As we went through the reminiscing that goes along with the grieving process, I discovered that maybe, just maybe I was flipping out because I had more ties to my grandma than I realized. I sorta knew my grandma had done some writing and sorta knew that she was a good cook but then I found out all these things both of us had in common. She wrote a weekly column or two for her paper too! She sold pies too. We both read like fiends. My grandma’s heart stopped while she was sitting there next to a stack of books, holding the newspaper. No matter how old or dodderly she was becoming the woman kept up with the world.

There was a stack of notecards with handwritten recipes along with my grandma’s books. And guess what? There was a recipe scrawled down in my preteen hand for her. I remember writing it! My grandma had asked me for my recipe for lemon bars. I can’t believe she saved it all these years. My grandma taught me a lot about baking but it is wicked cool to know that I taught her something too.

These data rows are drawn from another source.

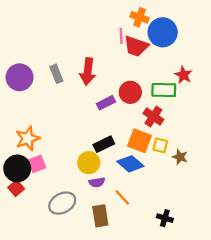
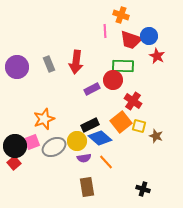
blue circle: (163, 32) -> (149, 36), moved, size x0.7
red trapezoid: (136, 46) -> (131, 40), moved
red star: (183, 75) -> (157, 56), moved
green rectangle: (164, 90) -> (123, 66), moved
orange star: (28, 138) -> (44, 119), moved
orange square: (140, 141) -> (121, 122), turned 30
blue diamond: (130, 164) -> (100, 138), moved
orange line: (122, 197) -> (106, 162), moved
gray ellipse: (62, 203) -> (54, 147), moved

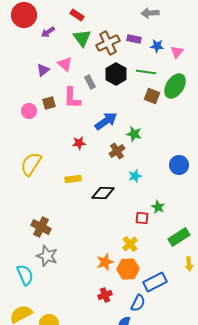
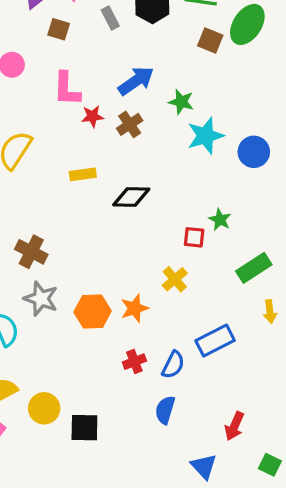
pink L-shape: (72, 98) -> (67, 89), moved
brown square: (49, 103) -> (59, 29), moved, turned 32
brown cross: (117, 151) -> (130, 124), moved
cyan star: (135, 176) -> (205, 136), moved, size x1.6
orange hexagon: (128, 269) -> (93, 312), moved
blue semicircle: (138, 303) -> (173, 365), moved

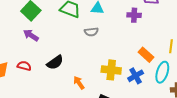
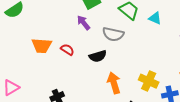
gray semicircle: (91, 32) -> (113, 34), moved, size x1.5
orange arrow: (79, 83) -> (114, 83), size x1.5

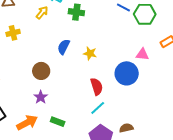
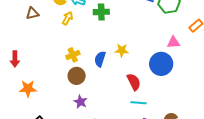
yellow cross: (13, 33) -> (73, 55), moved
blue semicircle: (64, 47) -> (100, 59), moved
cyan line: (98, 108) -> (139, 103), turned 56

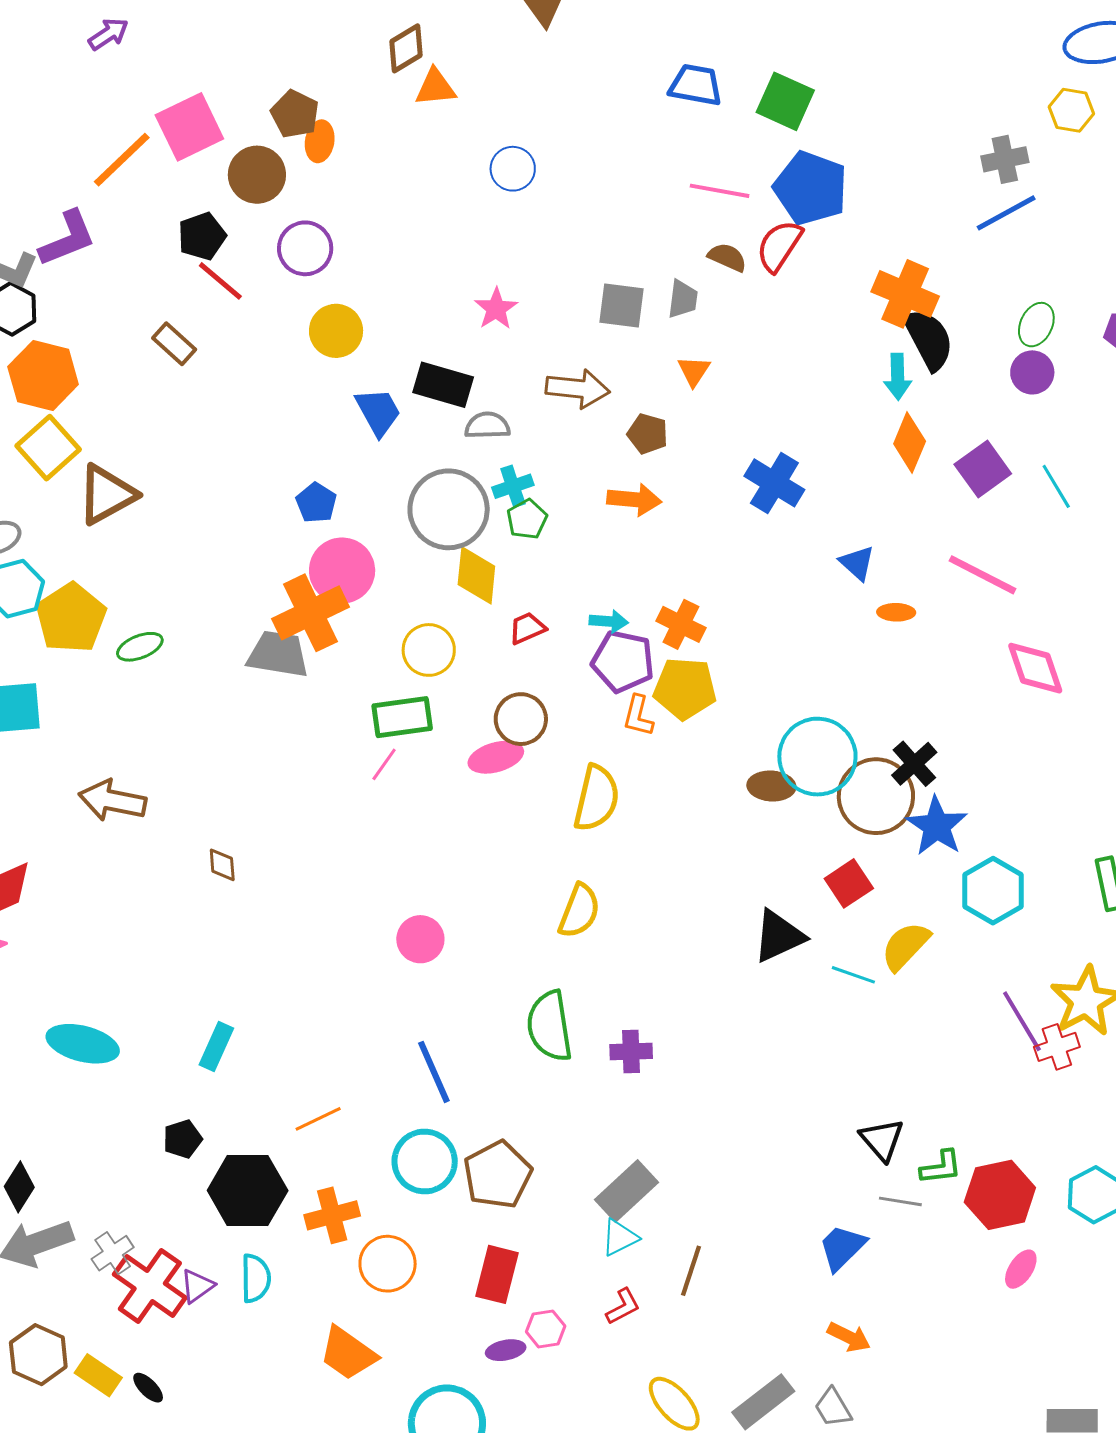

So next week I will tell you more about the hilarity that is to be found in an old-school church cookbook. In the meantime I will treat you to the lemon bars that my grandma and I shared a love for. I would like to think the fact that I wrote Lemom squares on the card was an early attempt at punning since I was giving them to a grandMOM:

In all reality it was probably a typo. D’oh!

LeMOM Squares written by preteen Ellen probably taken from a cookbook I no longer own

  • 1 cup all-purpose flour
  • 1/2 cup of butter, softened
  • 1/4 cup powdered sugar
  • 1 cup granulated sugar
  • 2 tsp. grated lemon peel (optional)
  • 2 Tbsp. fresh lemon juice
  • 1/2 tsp. baking powder
  • 1/4 tsp. salt
  • 2 eggs
  • more powdered sugar to sprinkle on top

Heat the oven to 350 degrees Fahrenheit. Mix flour, butter and powdered sugar. I just used my fingers to work the butter in, as though I were making pie dough. Press evenly with hands into the bottom and about 5/8 inch up the sides of an ungreased 8×8 square pan. Bake 20 minutes. Then take out of the oven. Beat the sugar, lemon peel, lemon juice, baking powder, salt and eggs in a mixer on medium speed until nice and light and fluffy. Pour over the crust. Bake until no indentation (or very little indentation) remains when you press on it. That should take about 25 minutes. Sprinkle with powdered sugar if you like. I like a lot.